PROMPT: Write the next part of the Python notebook that loads the pickled article splits, picking up after its last line.

SELECTED TEXT:
★ ★ ★ ★ ★

In [1]:
import numpy as np
import pandas as pd
import pickle
import matplotlib.pyplot as plt

from sklearn.feature_extraction.text import CountVectorizer, TfidfTransformer
from sklearn.linear_model import LogisticRegression, LogisticRegressionCV

from keras import backend as K
from keras import initializers
from keras.engine.topology import Layer
from keras.utils.np_utils import to_categorical
from keras.models import load_model
from keras.utils import CustomObjectScope
from tensorflow import matmul

%matplotlib inline

Using TensorFlow backend.


In [2]:
with open('data_final/aws_data/X_train.pkl', 'rb') as infile:
    X_train = pickle.load(infile)
    
with open('data_final/aws_data/X_val.pkl', 'rb') as infile:
    X_val = pickle.load(infile)

with open('data_final/aws_data/X_test.pkl', 'rb') as infile:
    X_test = pickle.load(infile)

with open('data_final/aws_data/y_train.pkl', 'rb') as infile:
    y_train = pickle.load(infile)
    
with open('data_final/aws_data/y_val.pkl', 'rb') as infile:
    y_val = pickle.load(infile)

with open('data_final/aws_data/y_test.pkl', 'rb') as infile:
    y_test = pickle.load(infile)

In [3]:
def recombine(array):
    '''
    Rejoins the lists of words in the articles pre-formatted for training into a single string.
    
    Returns: String containing all the words in an article that was pre-formatted.
    '''
    return [' '.join(' '.join(sent) for sent in array)][0]

In [4]:
data = X_val.apply(recombine)
data = data.append(X_train.apply(recombine))

★ ★ ★ ★ ★

DATA SECTION:
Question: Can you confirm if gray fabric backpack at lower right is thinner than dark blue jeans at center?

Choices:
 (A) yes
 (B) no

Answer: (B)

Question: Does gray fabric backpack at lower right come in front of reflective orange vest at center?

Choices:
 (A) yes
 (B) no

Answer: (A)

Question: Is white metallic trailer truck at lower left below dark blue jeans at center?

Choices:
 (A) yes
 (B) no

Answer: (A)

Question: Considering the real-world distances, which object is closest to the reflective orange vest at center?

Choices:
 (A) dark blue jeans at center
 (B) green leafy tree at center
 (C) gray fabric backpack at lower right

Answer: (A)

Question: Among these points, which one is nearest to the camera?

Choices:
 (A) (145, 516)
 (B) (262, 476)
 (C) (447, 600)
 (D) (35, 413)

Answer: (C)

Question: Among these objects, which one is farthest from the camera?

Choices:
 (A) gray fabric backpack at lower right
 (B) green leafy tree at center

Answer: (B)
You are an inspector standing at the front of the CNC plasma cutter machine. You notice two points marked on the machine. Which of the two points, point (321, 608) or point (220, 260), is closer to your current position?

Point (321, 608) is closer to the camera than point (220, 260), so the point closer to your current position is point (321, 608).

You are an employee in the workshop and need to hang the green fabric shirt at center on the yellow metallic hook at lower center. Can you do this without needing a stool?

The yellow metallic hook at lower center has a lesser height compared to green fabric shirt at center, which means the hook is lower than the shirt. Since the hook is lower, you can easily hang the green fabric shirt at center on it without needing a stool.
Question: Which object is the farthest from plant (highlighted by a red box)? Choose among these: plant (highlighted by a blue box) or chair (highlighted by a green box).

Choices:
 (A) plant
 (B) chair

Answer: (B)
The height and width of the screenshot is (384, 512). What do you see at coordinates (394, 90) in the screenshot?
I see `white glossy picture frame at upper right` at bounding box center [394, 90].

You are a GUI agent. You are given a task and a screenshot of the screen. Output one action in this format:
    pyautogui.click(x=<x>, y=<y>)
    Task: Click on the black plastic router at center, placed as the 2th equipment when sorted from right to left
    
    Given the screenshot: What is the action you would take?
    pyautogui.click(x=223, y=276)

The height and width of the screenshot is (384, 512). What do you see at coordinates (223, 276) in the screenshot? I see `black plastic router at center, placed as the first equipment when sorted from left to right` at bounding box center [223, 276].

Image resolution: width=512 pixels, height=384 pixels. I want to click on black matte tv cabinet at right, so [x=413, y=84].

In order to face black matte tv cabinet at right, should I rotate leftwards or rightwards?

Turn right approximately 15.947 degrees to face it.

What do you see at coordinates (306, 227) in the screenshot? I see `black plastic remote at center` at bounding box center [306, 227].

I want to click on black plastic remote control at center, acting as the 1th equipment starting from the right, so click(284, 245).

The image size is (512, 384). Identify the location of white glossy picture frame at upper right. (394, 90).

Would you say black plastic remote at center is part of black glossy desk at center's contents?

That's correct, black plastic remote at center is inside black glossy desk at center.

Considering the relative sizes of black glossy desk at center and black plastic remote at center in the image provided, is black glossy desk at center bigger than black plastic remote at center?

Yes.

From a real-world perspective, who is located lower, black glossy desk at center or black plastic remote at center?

★ ★ ★ ★ ★

TASK ANSWER:
labels = y_val.append(y_train)

In [5]:
sample_data = data.sample(20000)
sample_indices = sample_data.index
sample_labels = labels[sample_indices]

In [6]:
counter = CountVectorizer(decode_error='ignore', strip_accents='unicode', max_features=50000)
counter.fit(data)
sample_data_counts = counter.transform(sample_data)

In [7]:
Cs = list(np.logspace(-4, 1, num=11))
clf = LogisticRegressionCV(Cs=Cs, solver='sag', cv=5)
tfidf = TfidfTransformer()
tfidf.fit(data_counts)
lrcv = clf.fit(X=tfidf.transform(sample_data_counts), y=sample_labels)
lrcv.C_

array([ 3.16227766])

In [8]:
#  Since the best value determined for C was the greatest of the values tried, run again with larger values
np.random.seed(3)
Cs = list(np.linspace(1, 10, num=10))
clf = LogisticRegressionCV(Cs=Cs, solver='sag', cv=5)
lrcv = clf.fit(X=tfidf.fit_transform(sample_data_counts), y=sample_labels)
lrcv.C_

array([ 4.])

In [9]:
Cs = list(np.linspace(1, 5, num=5))
ratios = list(np.linspace(0, 1, num=5))
clf = LogisticRegressionCV(Cs=Cs, l1_ratios=ratios, penalty='elasticnet', solver='saga', cv=5, max_iter=300)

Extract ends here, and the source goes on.